SPRING CLEAN-UPS

Spring is here and its time to get your yard in shape.

We rake compacted beds, remove debris that may have built up over the winter, power blow and hand rake to allow air and water in to get your flowers off to a strong start. A full spring cleanup includes:

  • Cutting back of perennials
  • Blow leaves and debris from landscaping
  • Mow lawn
  • Bag and haul away all organic matter

There are many other services that can be done in the spring.  That includes:

  • Dethatching
  • Grass over seeding
  • Bush / shrub trimming
  • Tree trimming
  • Fertilizer / crabgrass pre-emergent
  • Leaf cleanup

Trees and Shrubs

If you have any tree or shrub branches that have been damaged by cold, snow, and wind, they should be pruned back to live stems. Use a handsaw for anything larger than ½ inch in diameter. Shaping hedges with hand pruners, rather than electric shears, prevents a thick outer layer of growth that prohibits sunlight and air from reaching the shrub’s center.  Summer-flowering shrubs, such as Rose of Sharon should be pruned, before buds swell, but wait to prune spring bloomers, like forsythia, until after they flower.

Perennials and Grasses

Prune flowering perennials to a height of 4–5 inches and ornamental grasses to 2–3 inches to allow new growth to shoot up.Thin crowded beds and divide them, leaving at least three stems per clump, and transplant them to fill in sparse areas.  The better plants are spaced the more flowers you will get.

Beds and Borders

Raking out fallen leaves and dead foliage  will prevent the possibilities of smothered plants and disease.  Once the threat of frost has passed, removing the existing mulch will set the stage for a new layer once spring planting is done.   Now is a good time to spread a pelletized fertilizer tailored to existing plantings on the soil’s surface so that spring rains can carry it to the roots. Add a 5-10-10 fertilizer around bulbs as soon as they flower to maximize bloom time and feed next season’s growth.

Why should you remove old Mulch.

When added year after year, mulch can actually harm plants by creating a layer that doesn’t decompose and doesn’t allow root growth. The soil becomes so matted that nutrients and water can’t penetrate to the roots, and the plants will suffer.  Excessive mulch causes rot in the trunk, creates a home for insects that attack the tree, and encourages the development of a secondary root system. A tree with a secondary root system in the mulch zone starts to depend on it, causing the primary, deeper, root system to wither. That makes the tree vulnerable in drought conditions, when the soil is dry near the surface and the primary roots are no longer able to draw deep water. If the primary root system dies, the tree loses its anchor and is at risk of toppling over in heavy wind or snow.

My recommendation is to strip off as much of the old mulch as you can and top dress with an inch of new mulch. If you start with stripped beds and add one inch a year, you’ll only have to strip them every three years. The goal is to keep the mulch layer less than three inches deep. If you haven’t fertilized recently, apply some low-nitrogen balanced fertilizer to the stripped beds before you put down the mulch. Make sure the mulch doesn’t touch the trunk of trees or shrubs.

Lawn Care

In colder climates grass starts growing in April. Early spring is a good time to test the soil’s pH so that you can assemble the right amendments. Remove turf damaged by salt, plows, or disease to prepare for the seeding that should follow in a few weeks. Work in a ½-inch layer of compost to keep the new seed moist, increasing the germination rate.
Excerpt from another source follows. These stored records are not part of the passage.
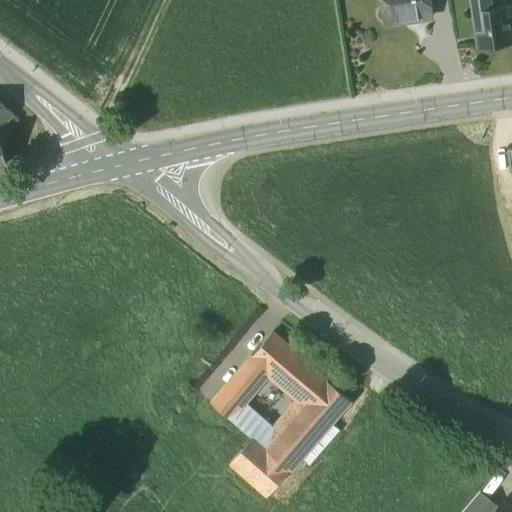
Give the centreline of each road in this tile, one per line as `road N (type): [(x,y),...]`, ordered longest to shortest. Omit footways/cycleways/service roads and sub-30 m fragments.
road 1 (tertiary): [(511,438),(326,329),(124,166)]
road 2 (secondary): [(124,166),(511,97)]
road 3 (tertiary): [(124,166),(0,67)]
road 4 (track): [(88,141),(160,0)]
road 5 (secondary): [(0,199),(124,166)]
 Dethatching and aerating your lawn

Controlling thatch is one of the most important – and most overlooked – parts of lawn care. Thatch is simply the layer of dead grass, roots, and debris that accumulates between the soil surface and the green grass blades above. Over time, it forms a thick mat, hindering water and air from reaching the soil and providing an environment that can encourage pests and diseases. Dethatching can help prevent these problems.